Dec. 10, 2008
NASHVILLE, Tenn. — Junior pitcher Mike Minor was recently named to the Brooks Wallace Award Watch List, an award that recognizes the top collegiate baseball player in the country.
Two years ago, former Vanderbilt southpaw David Price won the award after a 12-1 junior campaign.
Last season Minor tied for the team lead in wins with seven, finishing with a 7-3 record with two complete games. As a freshman in 2007, he went 9-1 and carries a 16-4 career mark into the 2009 season.
Minor served as the ace of the USA Baseball National team squad that went 24-0 over the summer and captured the FISU World University Championships in the Czech Republic in July. He went 3-0 with a 0.75 ERA during the tour with 37 strikeouts and 13 walks in a team high 36 innings.
The Chapel Hill, Tenn., native’s two biggest performances came against the Cuban National team in a span of a week last July. The Cuban contingent was the same team, minus one player, that captured the 2004 Olympic gold medal and was the runner-up at the 2006 World Baseball Classic.
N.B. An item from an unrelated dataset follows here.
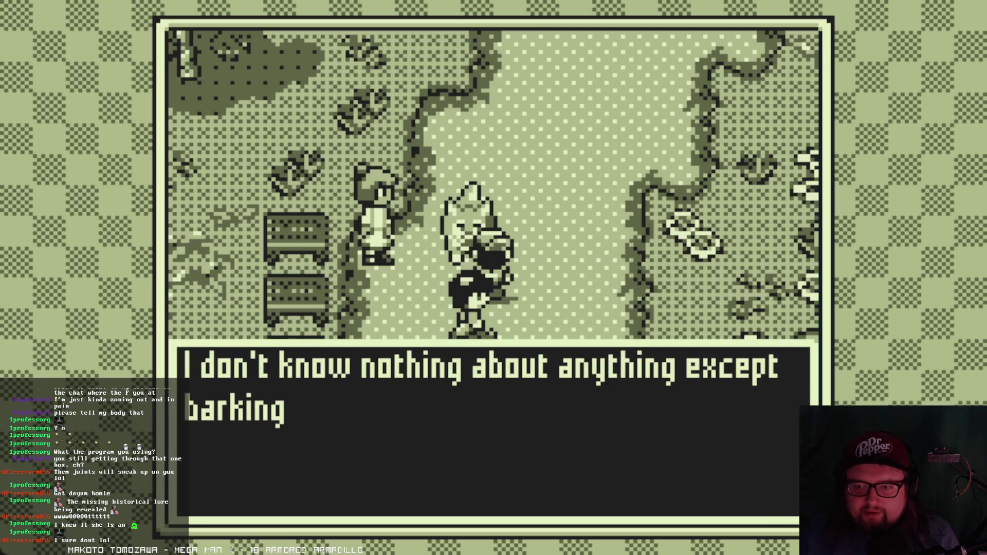
key("Return")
Minor threw 6.1 innings of four-hit shutout baseball in a 1-0 win on July 6 at the Haarlem Baseball Week in Haarleem, Netherlands. He followed that up in his next start by allowing just an unearned run on four hits over six innings in the gold medal clinching game of the tourney on July 13.
Minor completed his two-year National team run with an 8-2 record and a 1.17 ERA with 74 strikeouts and just 17 walks in 69 innings of action.
The Wallace Award is presented annually to the nation’s top collegiate baseball player in conjunction with the College Baseball Hall of Fame induction ceremonies. The 2009 award banquet will be at 7 p.m., Thursday, July 2, in the United Spirit Arena on the campus of Texas Tech University.
The Wallace Award is dedicated to the memory of former Texas Tech player and assistant coach Brooks Wallace. Wallace was a slick-fielding shortstop at Texas Tech from 1977 to 1980. A four-year starter, he was named All-Southwest Conference and All-District his senior year. He led the Red Raiders to their first-ever appearance in the Southwest Conference Tournament in 1980.
After playing two years in the Texas Rangers organization, he returned to Texas Tech and served as a graduate assistant and later as an assistant coach. In the summer of 1984, he was diagnosed with cancer and fought the disease courageously until his death on March 24, 1985, at age 27. The Plano, Texas, native was married to the former Sandy Arnold and they had one daughter, Lindsay Ryan.